I spoke briefly about our particular CSS formatting structure in my last post. But here’s something else that’s been on my mind a lot.
At White Whale, we’re of course always thinking about code efficiency: less queries, less code, fewer requests, et cetera. And much of this on the design side is rote best practices (semantics, accessibility, compatibility). But I still find myself sweating more nitty-gritty details, so I was fascinated to see jpsykes’ analysis of this one. The question boils down to, “How specific should I get with CSS selectors?”
We have:
#header #navigation .portal { font-weight:bold; }
vs.
.portal { font-weight:bold; }
I’ve leaned toward the first on a gut feeling; .portal will only ever appear in #navigation in #header, so why not tell the browser where to look? But intuition is wrong in this case. Check out the graph (again, via jpsykes):

Giving more selector specificity causes performance hits across all the major browsers. What’s happening is that the browser actually starts at the right-hand side of the selector and searches backwards. So it finds all instances of .portal, then climbs up the DOM to make sure it’s in #navigation, then filters again for #header. (You’ll see that FF3 seems to perform best overall, but that’s a little misleading for reasons a commenter notes here. Check out the results with a better control.)
Interestingly, the opposite effect is true for JS frameworks. Their selector implementations — we use jQuery at White Whale — tend to process the selectors from left-to-right: first finding #header, then looking inside it for #navigation, and then inside that for any instances of .portal. So those work best when coded with some specificity.

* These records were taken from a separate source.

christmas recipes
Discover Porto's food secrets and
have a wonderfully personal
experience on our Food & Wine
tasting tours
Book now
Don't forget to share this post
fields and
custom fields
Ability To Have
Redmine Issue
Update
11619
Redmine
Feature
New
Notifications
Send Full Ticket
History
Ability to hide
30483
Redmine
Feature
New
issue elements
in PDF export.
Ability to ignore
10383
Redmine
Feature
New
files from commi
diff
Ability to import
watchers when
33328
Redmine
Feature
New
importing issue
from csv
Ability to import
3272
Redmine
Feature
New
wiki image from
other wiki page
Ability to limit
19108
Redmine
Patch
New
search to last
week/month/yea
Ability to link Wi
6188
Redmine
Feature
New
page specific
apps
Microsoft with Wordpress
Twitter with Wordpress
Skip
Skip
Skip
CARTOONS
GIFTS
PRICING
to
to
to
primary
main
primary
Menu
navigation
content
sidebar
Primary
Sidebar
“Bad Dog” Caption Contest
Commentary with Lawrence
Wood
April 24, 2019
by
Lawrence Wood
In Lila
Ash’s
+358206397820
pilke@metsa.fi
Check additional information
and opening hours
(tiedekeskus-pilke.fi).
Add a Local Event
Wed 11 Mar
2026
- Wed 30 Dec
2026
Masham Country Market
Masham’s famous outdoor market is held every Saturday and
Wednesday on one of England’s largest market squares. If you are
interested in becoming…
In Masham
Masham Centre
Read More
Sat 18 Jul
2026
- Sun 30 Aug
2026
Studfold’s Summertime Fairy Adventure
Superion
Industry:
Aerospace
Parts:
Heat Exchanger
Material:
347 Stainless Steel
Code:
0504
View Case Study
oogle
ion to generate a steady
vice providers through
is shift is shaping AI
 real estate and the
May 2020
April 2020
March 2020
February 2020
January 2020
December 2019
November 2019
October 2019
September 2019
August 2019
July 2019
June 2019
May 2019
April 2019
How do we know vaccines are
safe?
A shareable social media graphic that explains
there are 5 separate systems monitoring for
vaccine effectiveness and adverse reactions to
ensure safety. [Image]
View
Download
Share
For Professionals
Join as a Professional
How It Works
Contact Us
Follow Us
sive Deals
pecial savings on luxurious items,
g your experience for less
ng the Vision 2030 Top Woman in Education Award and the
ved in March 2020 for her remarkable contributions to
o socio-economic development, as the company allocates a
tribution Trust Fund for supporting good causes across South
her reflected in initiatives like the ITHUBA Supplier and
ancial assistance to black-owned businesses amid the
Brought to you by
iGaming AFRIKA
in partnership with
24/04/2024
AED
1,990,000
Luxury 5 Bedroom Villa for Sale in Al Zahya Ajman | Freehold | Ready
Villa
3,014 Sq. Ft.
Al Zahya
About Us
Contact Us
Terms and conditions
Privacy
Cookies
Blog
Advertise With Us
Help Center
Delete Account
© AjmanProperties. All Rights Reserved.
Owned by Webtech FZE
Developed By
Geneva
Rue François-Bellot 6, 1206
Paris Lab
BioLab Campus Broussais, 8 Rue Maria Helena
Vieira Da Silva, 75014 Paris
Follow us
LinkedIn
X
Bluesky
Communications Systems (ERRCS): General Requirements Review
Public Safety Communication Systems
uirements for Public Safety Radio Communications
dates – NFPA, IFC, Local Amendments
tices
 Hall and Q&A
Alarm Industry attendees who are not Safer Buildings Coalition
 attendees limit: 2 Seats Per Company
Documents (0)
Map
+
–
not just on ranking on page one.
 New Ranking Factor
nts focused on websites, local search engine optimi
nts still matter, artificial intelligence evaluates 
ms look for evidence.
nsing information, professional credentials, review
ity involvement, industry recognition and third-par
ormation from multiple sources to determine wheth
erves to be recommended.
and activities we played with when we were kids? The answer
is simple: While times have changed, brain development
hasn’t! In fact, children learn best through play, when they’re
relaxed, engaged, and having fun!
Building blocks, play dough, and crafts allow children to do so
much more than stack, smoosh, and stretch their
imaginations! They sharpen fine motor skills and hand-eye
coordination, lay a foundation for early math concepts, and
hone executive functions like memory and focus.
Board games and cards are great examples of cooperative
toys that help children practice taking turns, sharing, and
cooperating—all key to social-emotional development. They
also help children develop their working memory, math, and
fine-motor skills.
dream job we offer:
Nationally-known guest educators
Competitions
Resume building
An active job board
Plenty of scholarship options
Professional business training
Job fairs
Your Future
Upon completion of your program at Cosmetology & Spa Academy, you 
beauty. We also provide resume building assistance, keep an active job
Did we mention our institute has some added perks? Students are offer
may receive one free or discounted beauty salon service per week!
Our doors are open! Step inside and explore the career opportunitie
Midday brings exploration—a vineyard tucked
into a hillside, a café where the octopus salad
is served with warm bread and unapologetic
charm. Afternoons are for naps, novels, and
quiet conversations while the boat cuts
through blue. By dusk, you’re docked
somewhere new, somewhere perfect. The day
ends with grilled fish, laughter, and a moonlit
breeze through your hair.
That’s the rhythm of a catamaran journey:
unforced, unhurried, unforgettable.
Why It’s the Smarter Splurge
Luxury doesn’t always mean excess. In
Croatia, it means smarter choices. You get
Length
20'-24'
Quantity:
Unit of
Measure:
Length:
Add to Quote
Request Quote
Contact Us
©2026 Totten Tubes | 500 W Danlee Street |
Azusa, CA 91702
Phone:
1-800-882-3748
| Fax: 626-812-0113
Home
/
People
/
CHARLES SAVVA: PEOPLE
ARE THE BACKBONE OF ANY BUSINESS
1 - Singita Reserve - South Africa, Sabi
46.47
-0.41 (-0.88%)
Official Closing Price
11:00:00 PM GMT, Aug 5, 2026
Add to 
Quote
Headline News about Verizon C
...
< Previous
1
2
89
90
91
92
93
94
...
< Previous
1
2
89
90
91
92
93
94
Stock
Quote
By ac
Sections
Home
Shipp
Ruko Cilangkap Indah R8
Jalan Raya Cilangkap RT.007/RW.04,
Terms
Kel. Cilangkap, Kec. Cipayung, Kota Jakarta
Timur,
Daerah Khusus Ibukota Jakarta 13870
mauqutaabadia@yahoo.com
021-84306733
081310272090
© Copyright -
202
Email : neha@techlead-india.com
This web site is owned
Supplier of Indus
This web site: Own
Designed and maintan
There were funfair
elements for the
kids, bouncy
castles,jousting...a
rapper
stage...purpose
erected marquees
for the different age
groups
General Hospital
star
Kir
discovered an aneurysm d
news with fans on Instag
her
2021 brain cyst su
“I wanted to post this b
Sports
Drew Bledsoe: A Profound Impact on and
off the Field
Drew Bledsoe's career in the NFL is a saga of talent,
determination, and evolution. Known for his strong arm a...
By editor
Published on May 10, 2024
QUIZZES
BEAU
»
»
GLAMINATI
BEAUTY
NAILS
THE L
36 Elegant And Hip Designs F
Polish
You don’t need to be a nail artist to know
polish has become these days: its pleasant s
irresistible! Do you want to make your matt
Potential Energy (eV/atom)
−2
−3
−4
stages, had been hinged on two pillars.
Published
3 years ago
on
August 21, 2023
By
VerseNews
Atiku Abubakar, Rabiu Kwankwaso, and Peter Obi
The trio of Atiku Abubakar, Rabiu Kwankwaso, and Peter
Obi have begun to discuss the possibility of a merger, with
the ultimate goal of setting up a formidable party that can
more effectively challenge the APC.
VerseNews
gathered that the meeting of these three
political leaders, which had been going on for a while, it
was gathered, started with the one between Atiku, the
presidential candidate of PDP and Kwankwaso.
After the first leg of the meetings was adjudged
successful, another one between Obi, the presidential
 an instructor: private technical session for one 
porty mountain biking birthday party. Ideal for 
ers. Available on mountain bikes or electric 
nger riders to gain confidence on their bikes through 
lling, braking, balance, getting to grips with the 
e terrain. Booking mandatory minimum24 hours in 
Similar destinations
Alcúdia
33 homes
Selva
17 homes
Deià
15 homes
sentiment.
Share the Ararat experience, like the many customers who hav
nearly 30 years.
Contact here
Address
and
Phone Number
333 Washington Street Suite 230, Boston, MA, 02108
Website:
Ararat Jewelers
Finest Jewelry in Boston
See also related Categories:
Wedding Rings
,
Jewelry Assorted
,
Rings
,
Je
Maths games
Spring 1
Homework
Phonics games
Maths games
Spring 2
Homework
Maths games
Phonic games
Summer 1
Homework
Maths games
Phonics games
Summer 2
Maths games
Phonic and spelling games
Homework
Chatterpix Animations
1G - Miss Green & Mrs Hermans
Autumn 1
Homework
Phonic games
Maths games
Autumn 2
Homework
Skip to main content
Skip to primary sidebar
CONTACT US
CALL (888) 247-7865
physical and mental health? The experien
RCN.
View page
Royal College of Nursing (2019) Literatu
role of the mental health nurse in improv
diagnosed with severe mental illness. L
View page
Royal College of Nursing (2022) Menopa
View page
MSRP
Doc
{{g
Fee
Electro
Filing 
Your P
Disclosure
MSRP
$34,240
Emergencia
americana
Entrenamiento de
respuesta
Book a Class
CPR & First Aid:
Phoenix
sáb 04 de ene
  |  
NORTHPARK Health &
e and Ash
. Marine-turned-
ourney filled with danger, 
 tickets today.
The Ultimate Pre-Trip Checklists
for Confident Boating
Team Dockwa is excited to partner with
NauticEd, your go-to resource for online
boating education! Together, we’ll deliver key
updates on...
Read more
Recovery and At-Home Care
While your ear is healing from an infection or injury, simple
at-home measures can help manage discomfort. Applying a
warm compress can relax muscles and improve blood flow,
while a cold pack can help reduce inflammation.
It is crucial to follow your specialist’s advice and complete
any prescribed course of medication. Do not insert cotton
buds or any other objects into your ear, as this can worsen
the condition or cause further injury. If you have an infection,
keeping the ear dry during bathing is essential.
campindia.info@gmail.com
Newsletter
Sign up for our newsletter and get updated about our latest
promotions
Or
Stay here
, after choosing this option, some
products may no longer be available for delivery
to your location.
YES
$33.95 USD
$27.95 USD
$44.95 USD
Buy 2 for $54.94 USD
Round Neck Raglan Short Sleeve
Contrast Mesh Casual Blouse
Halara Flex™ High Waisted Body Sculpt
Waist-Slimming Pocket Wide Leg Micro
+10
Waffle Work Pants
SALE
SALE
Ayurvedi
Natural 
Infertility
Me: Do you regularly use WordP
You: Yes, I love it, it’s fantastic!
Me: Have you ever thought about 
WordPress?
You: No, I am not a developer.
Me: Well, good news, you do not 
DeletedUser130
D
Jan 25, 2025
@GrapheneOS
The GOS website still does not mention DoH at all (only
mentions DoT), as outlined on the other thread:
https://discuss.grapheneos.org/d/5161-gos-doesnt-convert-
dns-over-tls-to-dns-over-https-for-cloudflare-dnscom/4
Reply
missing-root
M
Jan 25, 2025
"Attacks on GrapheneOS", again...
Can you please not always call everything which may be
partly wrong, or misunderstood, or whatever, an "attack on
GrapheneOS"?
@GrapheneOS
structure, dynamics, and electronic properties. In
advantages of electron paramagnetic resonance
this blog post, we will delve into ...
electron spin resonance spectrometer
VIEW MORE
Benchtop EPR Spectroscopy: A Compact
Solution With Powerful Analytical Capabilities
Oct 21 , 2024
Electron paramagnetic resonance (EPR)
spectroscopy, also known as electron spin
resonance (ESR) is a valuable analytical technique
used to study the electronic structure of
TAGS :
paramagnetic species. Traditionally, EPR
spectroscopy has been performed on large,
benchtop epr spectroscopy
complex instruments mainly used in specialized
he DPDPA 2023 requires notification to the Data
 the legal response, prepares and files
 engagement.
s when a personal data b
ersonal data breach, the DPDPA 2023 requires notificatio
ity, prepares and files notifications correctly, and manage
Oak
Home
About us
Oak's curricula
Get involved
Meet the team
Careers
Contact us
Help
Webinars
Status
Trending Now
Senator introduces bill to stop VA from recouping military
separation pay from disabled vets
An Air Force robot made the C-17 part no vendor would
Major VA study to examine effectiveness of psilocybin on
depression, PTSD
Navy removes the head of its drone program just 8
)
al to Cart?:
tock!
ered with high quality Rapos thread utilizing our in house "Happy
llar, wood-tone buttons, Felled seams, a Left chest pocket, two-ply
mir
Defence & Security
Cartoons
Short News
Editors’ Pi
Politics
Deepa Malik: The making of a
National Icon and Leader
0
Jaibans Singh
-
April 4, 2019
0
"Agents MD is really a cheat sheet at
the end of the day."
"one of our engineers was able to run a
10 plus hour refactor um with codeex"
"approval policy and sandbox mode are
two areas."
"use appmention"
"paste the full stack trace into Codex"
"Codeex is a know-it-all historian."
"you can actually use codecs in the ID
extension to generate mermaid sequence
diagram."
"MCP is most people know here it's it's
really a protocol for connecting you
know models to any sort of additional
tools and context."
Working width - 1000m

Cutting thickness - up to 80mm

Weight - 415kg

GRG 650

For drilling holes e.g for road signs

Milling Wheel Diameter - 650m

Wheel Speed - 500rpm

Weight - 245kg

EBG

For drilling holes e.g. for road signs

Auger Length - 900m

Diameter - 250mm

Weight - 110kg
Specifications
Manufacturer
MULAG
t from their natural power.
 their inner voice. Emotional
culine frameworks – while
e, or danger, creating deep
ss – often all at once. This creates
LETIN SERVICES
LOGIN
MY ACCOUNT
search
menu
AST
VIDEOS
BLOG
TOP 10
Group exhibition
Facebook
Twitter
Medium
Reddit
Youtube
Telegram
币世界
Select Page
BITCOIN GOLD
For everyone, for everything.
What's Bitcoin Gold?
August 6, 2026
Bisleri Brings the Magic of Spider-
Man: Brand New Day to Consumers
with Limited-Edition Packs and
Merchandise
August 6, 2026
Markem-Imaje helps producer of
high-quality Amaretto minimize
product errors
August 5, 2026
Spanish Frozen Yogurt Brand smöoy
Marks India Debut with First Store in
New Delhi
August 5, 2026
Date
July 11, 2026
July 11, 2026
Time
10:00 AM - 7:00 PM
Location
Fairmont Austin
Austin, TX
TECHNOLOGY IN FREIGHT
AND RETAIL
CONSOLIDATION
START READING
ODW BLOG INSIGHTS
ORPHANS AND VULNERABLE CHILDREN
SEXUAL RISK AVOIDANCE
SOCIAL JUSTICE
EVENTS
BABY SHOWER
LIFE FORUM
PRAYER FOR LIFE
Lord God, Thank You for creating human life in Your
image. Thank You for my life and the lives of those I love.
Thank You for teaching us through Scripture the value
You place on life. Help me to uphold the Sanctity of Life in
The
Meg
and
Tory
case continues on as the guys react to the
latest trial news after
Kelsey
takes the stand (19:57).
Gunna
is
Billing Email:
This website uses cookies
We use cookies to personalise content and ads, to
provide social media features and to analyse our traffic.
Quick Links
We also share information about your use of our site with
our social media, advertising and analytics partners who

It’s important to note here that we’re talking fractions of a second on a page with 20,000 test elements. So until we start serving 20,000 database records on a single page, our best practice will be whatever makes it easiest to keep the code straight in our own minds and for our clients — but I can’t help but think I’ll be subconsciously affected by the knowledge that every .newslist li .summary might shaving precious milliseconds off our load time.